# WORK TASK
Print each of the following items word for word.

:::::

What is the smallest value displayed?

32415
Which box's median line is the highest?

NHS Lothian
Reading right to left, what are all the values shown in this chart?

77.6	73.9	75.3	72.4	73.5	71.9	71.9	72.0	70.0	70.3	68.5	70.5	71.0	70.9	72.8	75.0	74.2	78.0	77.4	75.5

:::::

# RESPONSE
What is the smallest value displayed?

32415
Which box's median line is the highest?

NHS Lothian
Reading right to left, what are all the values shown in this chart?

77.6	73.9	75.3	72.4	73.5	71.9	71.9	72.0	70.0	70.3	68.5	70.5	71.0	70.9	72.8	75.0	74.2	78.0	77.4	75.5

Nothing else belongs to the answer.